I have been wondering for the last few days, what was the last thing I said to my brother? What was the last sentence I wrote to him? The larger question behind these wonderings is: Did he understand how much I cared about him? I hope so, but I don’t really know for sure. I know the last time I spoke to him was ten days before he died. I called him on his birthday, and we had a long and enjoyable conversation. At first I could not remember anything that we talked about. But yesterday I looked back at my e-mails and at Facebook and found the last thing I wrote to him, which was a birthday message on his FB wall. Suddenly I recalled one topic from our phone call. I had mentioned that the socks I was wearing had holes in them and that our mother would be appalled, and he must have been similarly appalled in his congenial and sartorially superior way, and then either he or I must have suggested they be thrown out. After the call, in honor of his birthday, I did just that. Thus the message (HBF = Happy Birthday Frank).
Last night, following all of this contemplation, I had a dream in which he appeared. In the dream, I’m in my kitchen prepping for some sort of dinner. I know it’s my kitchen but it doesn’t look anything like my actual kitchen, it’s spotless and completely white from ceiling to floor. Frank is in the kitchen with me and we are talking as I chop vegetables. It’s clear I’m expecting him to stay for dinner, but he then lets me know that he has to go somewhere. He elaborates – he is leaving, with a sense like moving out of town or taking a new job but seeming even more distant and long-term than that. I ask him when he is leaving and he says right now, this minute. I look at him, surprised and not happy about this. Sensing I can’t do anything about it, though, I move toward him to give him a hug – and he backs away from me through a passageway in between sections of white marble countertop, putting his hands up as if to indicate "NO, don't touch me." I am furious and unbelievably hurt. He has never done this to me before. I don’t want him to go, and I don’t understand. I turn away in anger and pain.
I am always wishing for Frank to visit me in a dream, but I would not call this one a visitation dream. To me it seems like a result of my mind trying to process my circumstances. My brother died unexpectedly and without warning, in the split second it took for a routine road trip to turn into a tragedy.
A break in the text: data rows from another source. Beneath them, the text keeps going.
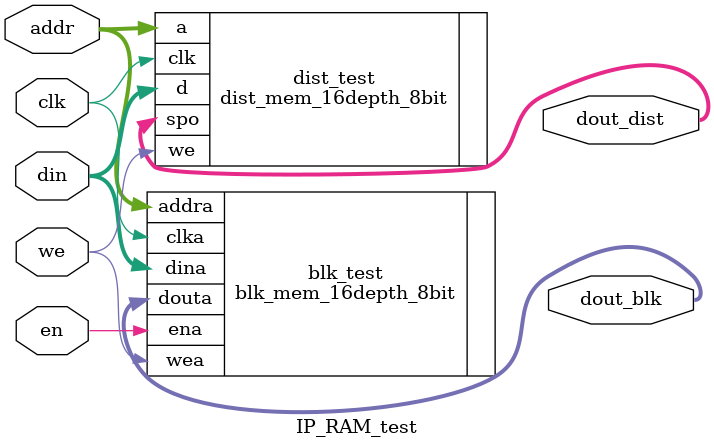
<source format=v>
`timescale 1ns / 1ps


module IP_RAM_test(
    input clk,
    input [3:0] addr, 	
    input en,	
    input we,		//Ð´Ê¹ÄÜ
    input [7:0] din,
    output [7:0] dout_dist,dout_blk
    );
    
    dist_mem_16depth_8bit dist_test (.a(addr), .d(din), .clk(clk), .we(we), .spo(dout_dist));
    blk_mem_16depth_8bit  blk_test  (.addra(addr), .clka(clk), .dina(din), .douta(dout_blk), .ena(en), .wea(we));
    
endmodule

</source>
I didn’t get a chance to say one word to him before he was gone. I didn’t get to hug him, look at him, talk to him, be with him. I didn’t want him to go, but because of another man’s actions, he went. And yes, I’m furious and unbelievably hurt. I know that what happened to my family wasn’t deliberate or personal. But it feels that way.
I think I’ll go weed out my sock drawer. I’m sure there are a few more pairs that Frank would have been pleased to see me throw out. It’s something I can do. And I will continue to talk to him as I often do, in my way. But it's a poor substitute for a conversation over a nice glass of pinot noir in my real, messy, green-and-brown-and-black kitchen, face to face.